#### Source extract:
☆ ☆ ☆ ☆

# First Ltter :)



## andypandy29us (Aug 10, 2012)

Yes ... got up this morning and there were little squeaks coming from the mommy tank. Treacle has had her first litter, her and Spot are curled up together on top of them keeping them warm  there seems to be 4 so far ... but I havent taken the ladies from the nest ..... My daughter will be so pleased when she gets home this afternoon  they all seem to be wriggling but mum still looks to be in labour so there may be more 

I will take pics later today when shes had some rest


----------



## PPVallhunds (Jul 26, 2010)

Congrats


----------



## andypandy29us (Aug 10, 2012)

thanks .... shes finished now the last 2 were still born ...


----------



## andypandy29us (Aug 10, 2012)

Just took the one pic as they are only a few hours old ..... didnt want to disturb mum


----------



## bonsai (Oct 14, 2012)

Congratulation and the best wishes for the litter.


----------



## PPVallhunds (Jul 26, 2010)

the bottom left one looks nice and big.

what colour are the parents?


----------



## andypandy29us (Aug 10, 2012)

both are pied/broken black ... this is the experimental litter just so i know what to do when i start breeding for real .... all the girls will stay with mum in my daughters room  she is so excited ....


----------



## andypandy29us (Aug 10, 2012)

I dont think this mom is a very good mom .... got up this morning and there were 2 dead babies outside the nest .... she doesnt seem to be feeding them the last 2 are not looking good either


----------



## PPVallhunds (Jul 26, 2010)

That's a shame, some does are just not cut out to be mothers, or it could be she simply doesn't have the milk.


----------



## Seafolly (Mar 13, 2012)

Shoot, I was really hoping the right one would catch up with such a small litter.


----------



## andypandy29us (Aug 10, 2012)

last update on this post the last 2 died this morning .... the mother had not fed any of them .... dont think she had a clue what to do ... shes a lot happier now shes back in the cage with her friends .... very disapointed


----------



## ThatCertainGlow (Jun 23, 2012)

☆ ☆ ☆ ☆

Collected data
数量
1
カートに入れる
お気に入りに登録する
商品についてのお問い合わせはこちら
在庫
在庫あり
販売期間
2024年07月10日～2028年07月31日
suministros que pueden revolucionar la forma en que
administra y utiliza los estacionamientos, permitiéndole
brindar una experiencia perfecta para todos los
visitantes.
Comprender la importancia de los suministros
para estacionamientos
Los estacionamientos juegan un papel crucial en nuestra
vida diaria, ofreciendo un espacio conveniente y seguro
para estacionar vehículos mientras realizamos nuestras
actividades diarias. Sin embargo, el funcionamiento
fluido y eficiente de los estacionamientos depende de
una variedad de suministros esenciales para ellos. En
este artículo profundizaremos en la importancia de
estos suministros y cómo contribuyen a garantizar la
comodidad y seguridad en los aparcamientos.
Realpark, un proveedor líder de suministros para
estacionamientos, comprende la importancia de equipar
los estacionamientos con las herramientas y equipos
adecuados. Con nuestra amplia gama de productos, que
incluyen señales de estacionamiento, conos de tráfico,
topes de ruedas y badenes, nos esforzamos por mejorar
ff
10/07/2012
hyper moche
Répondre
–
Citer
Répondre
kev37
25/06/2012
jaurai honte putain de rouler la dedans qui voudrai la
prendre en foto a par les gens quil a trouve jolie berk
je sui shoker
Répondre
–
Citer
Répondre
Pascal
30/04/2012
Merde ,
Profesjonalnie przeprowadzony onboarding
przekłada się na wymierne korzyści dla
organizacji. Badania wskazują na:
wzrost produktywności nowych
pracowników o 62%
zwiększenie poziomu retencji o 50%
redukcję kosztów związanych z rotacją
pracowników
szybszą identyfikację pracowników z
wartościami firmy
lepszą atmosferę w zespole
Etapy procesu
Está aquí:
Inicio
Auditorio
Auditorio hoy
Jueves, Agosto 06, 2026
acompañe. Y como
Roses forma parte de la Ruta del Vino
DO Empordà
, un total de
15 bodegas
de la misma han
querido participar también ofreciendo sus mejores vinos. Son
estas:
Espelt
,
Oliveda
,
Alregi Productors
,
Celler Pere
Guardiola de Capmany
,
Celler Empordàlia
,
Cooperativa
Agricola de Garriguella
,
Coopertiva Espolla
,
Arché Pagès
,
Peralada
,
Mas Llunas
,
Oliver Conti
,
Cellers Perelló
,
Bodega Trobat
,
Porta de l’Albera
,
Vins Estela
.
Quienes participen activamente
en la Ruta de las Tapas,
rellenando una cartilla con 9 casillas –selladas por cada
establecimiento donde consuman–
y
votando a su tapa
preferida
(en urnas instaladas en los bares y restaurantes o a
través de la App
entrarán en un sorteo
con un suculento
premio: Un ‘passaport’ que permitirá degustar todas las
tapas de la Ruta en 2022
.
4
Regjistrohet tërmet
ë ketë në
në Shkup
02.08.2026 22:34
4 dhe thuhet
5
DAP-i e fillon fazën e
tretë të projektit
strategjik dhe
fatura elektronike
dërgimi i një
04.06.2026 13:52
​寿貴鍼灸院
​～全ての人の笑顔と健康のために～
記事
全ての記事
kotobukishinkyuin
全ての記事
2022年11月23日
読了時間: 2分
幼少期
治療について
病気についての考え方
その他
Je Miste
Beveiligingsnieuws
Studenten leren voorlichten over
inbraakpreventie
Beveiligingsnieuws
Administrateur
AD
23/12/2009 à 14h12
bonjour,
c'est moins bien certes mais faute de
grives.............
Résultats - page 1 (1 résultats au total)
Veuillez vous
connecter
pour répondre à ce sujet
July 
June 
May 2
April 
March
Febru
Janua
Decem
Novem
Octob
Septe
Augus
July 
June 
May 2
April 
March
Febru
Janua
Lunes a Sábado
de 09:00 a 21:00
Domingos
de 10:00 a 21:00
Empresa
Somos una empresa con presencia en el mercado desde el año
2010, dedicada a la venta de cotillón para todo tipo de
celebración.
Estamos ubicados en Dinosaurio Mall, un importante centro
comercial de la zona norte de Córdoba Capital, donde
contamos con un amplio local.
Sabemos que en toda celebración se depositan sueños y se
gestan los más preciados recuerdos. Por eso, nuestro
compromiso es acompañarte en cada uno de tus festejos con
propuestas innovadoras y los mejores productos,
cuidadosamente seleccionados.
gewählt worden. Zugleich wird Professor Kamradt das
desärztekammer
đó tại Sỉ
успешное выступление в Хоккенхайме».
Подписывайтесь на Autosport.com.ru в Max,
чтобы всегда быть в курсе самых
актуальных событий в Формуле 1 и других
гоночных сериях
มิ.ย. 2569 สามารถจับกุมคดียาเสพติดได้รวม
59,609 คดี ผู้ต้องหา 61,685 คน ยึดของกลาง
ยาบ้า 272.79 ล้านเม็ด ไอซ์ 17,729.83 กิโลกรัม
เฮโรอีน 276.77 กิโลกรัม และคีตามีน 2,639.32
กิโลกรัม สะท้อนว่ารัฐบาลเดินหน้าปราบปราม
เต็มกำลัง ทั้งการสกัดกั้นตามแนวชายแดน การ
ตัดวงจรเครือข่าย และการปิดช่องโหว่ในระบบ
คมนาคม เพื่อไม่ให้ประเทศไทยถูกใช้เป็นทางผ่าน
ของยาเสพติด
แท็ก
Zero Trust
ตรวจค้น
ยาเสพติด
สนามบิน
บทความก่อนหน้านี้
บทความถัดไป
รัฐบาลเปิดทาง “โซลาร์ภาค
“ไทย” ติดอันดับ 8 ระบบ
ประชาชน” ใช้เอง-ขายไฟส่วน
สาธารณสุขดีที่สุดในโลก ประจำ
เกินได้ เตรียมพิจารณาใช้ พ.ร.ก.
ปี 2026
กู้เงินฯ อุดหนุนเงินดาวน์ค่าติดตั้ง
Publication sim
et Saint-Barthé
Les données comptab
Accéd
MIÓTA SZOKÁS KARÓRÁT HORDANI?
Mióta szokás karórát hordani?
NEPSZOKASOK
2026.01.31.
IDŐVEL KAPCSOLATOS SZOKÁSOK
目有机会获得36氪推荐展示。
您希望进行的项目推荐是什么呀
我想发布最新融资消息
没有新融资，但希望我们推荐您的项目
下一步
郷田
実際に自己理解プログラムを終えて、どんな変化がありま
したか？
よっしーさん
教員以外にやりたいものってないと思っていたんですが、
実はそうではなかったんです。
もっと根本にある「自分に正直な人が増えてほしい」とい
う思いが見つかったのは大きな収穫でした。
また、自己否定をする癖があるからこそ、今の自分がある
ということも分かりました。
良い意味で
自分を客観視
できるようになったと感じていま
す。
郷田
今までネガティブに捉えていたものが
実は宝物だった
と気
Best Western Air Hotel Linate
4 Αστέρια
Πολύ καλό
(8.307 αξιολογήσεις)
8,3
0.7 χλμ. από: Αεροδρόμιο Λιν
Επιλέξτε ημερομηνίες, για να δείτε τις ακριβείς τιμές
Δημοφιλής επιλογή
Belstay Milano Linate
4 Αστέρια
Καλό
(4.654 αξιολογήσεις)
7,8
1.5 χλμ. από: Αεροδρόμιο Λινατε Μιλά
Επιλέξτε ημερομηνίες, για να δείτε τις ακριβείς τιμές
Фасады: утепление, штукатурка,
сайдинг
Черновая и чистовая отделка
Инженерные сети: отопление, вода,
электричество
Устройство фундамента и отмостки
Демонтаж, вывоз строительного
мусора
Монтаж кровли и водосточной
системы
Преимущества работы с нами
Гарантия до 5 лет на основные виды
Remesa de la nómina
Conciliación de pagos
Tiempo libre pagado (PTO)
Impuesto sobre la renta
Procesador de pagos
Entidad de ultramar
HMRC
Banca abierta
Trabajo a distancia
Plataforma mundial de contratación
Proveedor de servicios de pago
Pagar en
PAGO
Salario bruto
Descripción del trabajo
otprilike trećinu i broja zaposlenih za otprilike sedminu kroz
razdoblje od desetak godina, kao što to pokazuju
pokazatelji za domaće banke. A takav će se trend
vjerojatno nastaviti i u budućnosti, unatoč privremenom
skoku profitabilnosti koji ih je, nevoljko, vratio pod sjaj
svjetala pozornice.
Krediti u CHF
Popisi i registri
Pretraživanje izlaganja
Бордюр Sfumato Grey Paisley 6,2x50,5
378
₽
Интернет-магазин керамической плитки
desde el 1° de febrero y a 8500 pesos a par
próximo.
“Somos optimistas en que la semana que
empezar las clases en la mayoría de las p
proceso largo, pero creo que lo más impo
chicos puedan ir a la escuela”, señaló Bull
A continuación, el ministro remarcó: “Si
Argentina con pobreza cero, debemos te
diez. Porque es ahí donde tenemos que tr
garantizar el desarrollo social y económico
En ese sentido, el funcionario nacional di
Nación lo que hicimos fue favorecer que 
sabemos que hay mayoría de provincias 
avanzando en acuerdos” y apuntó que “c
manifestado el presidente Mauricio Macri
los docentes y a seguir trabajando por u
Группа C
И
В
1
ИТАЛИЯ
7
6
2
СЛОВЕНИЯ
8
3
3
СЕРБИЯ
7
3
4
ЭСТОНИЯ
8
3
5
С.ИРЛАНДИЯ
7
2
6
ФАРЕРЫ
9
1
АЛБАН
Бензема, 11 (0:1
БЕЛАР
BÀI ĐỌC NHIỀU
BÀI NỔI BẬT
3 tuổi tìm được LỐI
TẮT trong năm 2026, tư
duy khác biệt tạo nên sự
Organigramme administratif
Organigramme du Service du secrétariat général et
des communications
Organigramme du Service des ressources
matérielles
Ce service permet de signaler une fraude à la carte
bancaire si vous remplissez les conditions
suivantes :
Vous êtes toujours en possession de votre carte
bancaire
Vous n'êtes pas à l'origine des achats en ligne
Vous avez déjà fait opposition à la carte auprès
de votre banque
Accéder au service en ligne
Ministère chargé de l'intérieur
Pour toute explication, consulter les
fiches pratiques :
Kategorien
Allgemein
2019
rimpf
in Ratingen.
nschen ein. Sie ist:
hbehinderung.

☆ ☆ ☆ ☆

#### Tasks for this exercise:
A. In the litter thread, why did the poster take only one picture of the newborn litter?
B. Please quote the litter thread word for word, starting with "Just took the" and going on through "for the litter.".
C. Summarize the litter thread in three sentences.

#### Outputs for the tasks:
A. The poster took only one picture because the babies were only a few hours old and the poster did not want to disturb their mother.

B.
Just took the one pic as they are only a few hours old ..... didnt want to disturb mum


----------



## bonsai (Oct 14, 2012)

Congratulation and the best wishes for the litter.

C. A poster reports that Treacle has had her first litter, with the last two born dead, and shares a single picture of the newborns. Both parents are pied/broken black, and the poster calls this an experimental litter meant to learn what to do before breeding for real. Over the next days the remaining babies died because the mother had not fed any of them, and the poster, very disappointed, put her back in the cage with her friends.